▶ _MATERIAL FOR THIS EXERCISE_
□ □ □ □
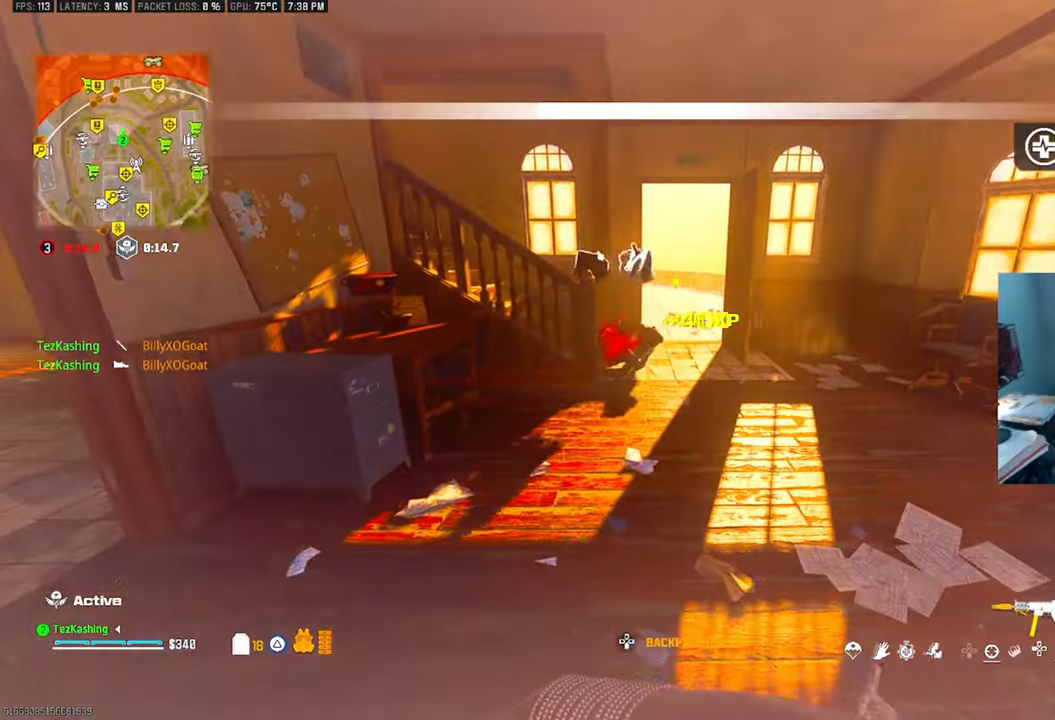
{"buttons": [], "left_stick": "up", "right_stick": "center", "events": [[117, "left_stick", "up-right"], [250, "right_stick", "up"], [283, "left_stick", "up"], [433, "TRIANGLE", "down"], [467, "TRIANGLE", "up"], [500, "right_stick", "center"]]}
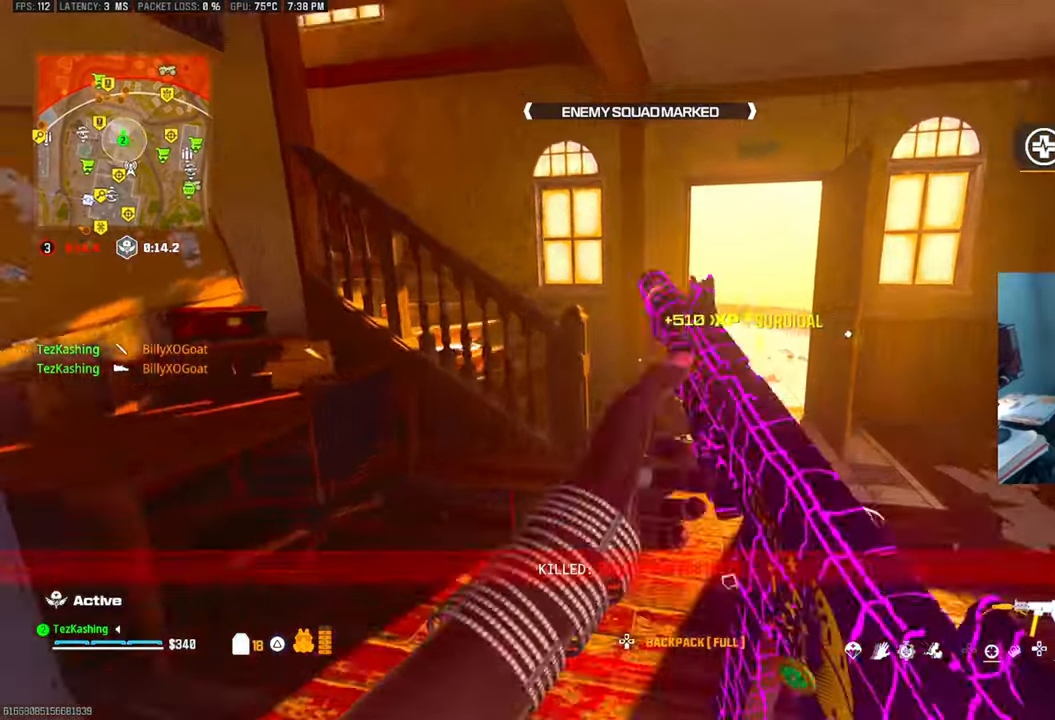
{"buttons": [], "left_stick": "up-right", "right_stick": "up-left", "events": [[50, "TRIANGLE", "down"], [83, "left_stick", "down-right"], [117, "TRIANGLE", "up"], [250, "left_stick", "right"], [367, "left_stick", "up-right"], [383, "right_stick", "up-left"]]}
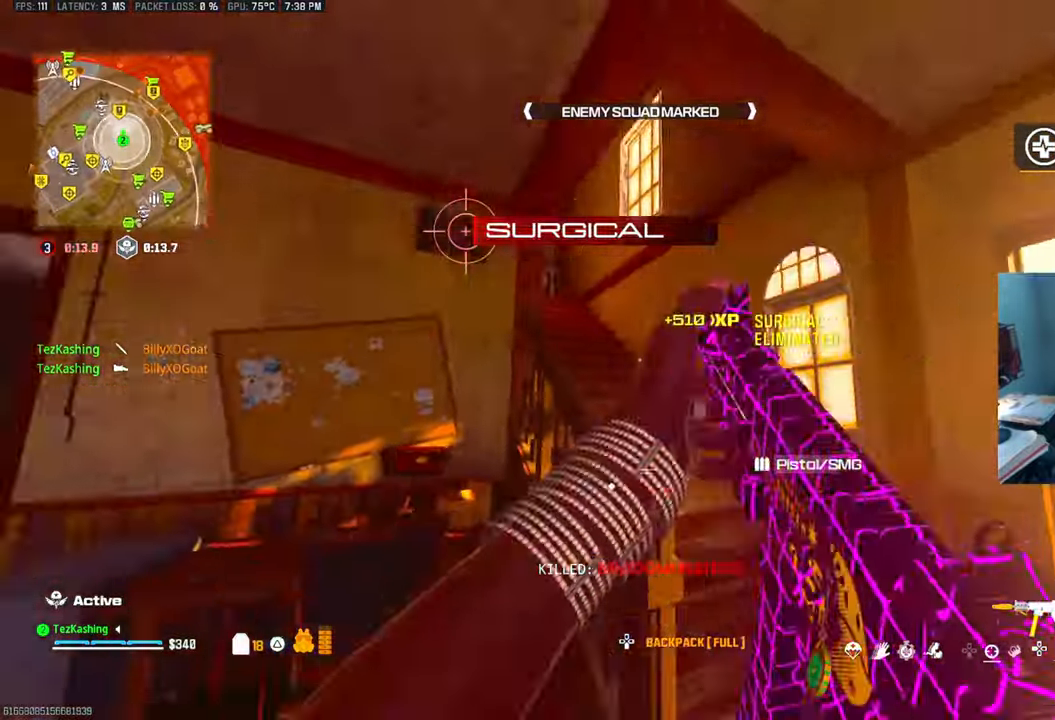
{"buttons": [], "left_stick": "center", "right_stick": "center", "events": [[167, "left_stick", "down-right"], [183, "right_stick", "center"], [217, "left_stick", "down"], [350, "left_stick", "center"]]}
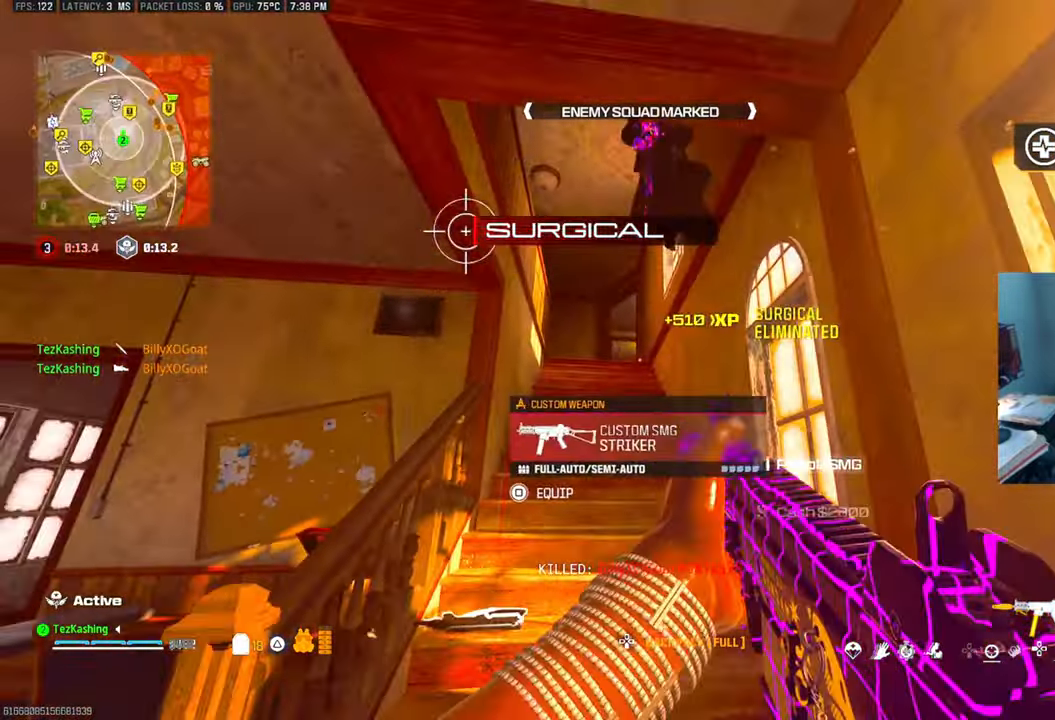
{"buttons": ["L1", "L2"], "left_stick": "left", "right_stick": "down", "events": [[83, "left_stick", "down-left"], [133, "R1", "down"], [183, "L1", "down"], [217, "left_stick", "left"], [217, "right_stick", "down"], [233, "R1", "up"], [400, "L2", "down"]]}
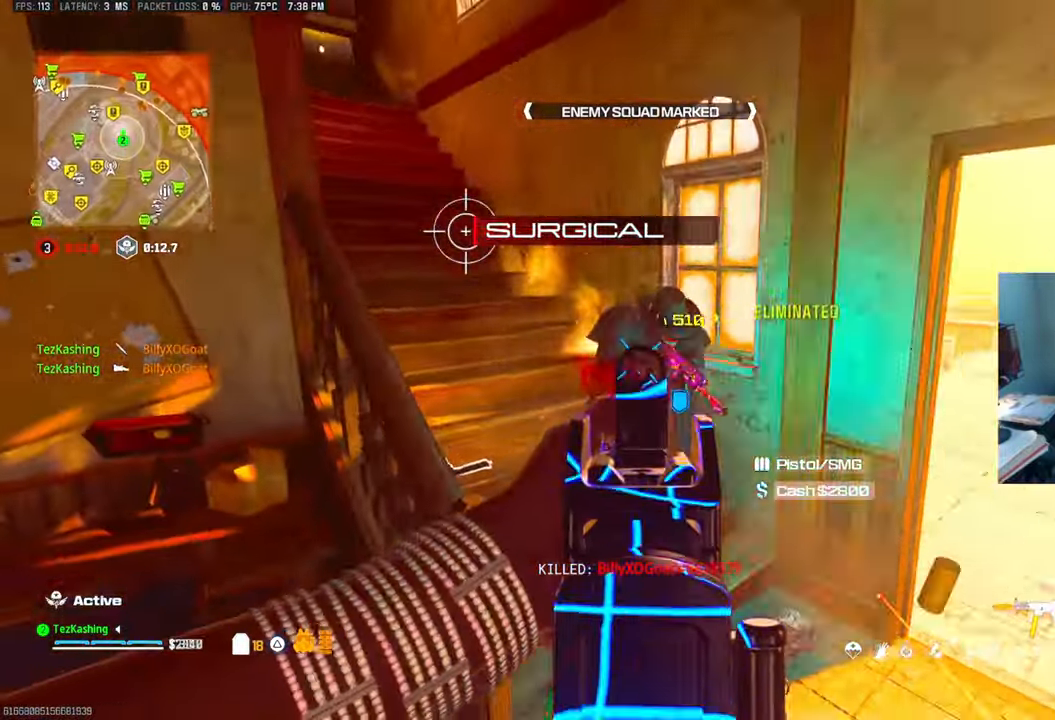
{"buttons": ["L1", "R1"], "left_stick": "up-right", "right_stick": "center"}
□ □ □ □
▶ _WHAT IS REQUIRED_
Which lines in the records above contain the word "center"? Copy each one.

▶ _ANSWER BOX_
{"buttons": [], "left_stick": "up", "right_stick": "center", "events": [[117, "left_stick", "up-right"], [250, "right_stick", "up"], [283, "left_stick", "up"], [433, "TRIANGLE", "down"], [467, "TRIANGLE", "up"], [500, "right_stick", "center"]]}
{"buttons": [], "left_stick": "center", "right_stick": "center", "events": [[167, "left_stick", "down-right"], [183, "right_stick", "center"], [217, "left_stick", "down"], [350, "left_stick", "center"]]}
{"buttons": ["L1", "R1"], "left_stick": "up-right", "right_stick": "center"}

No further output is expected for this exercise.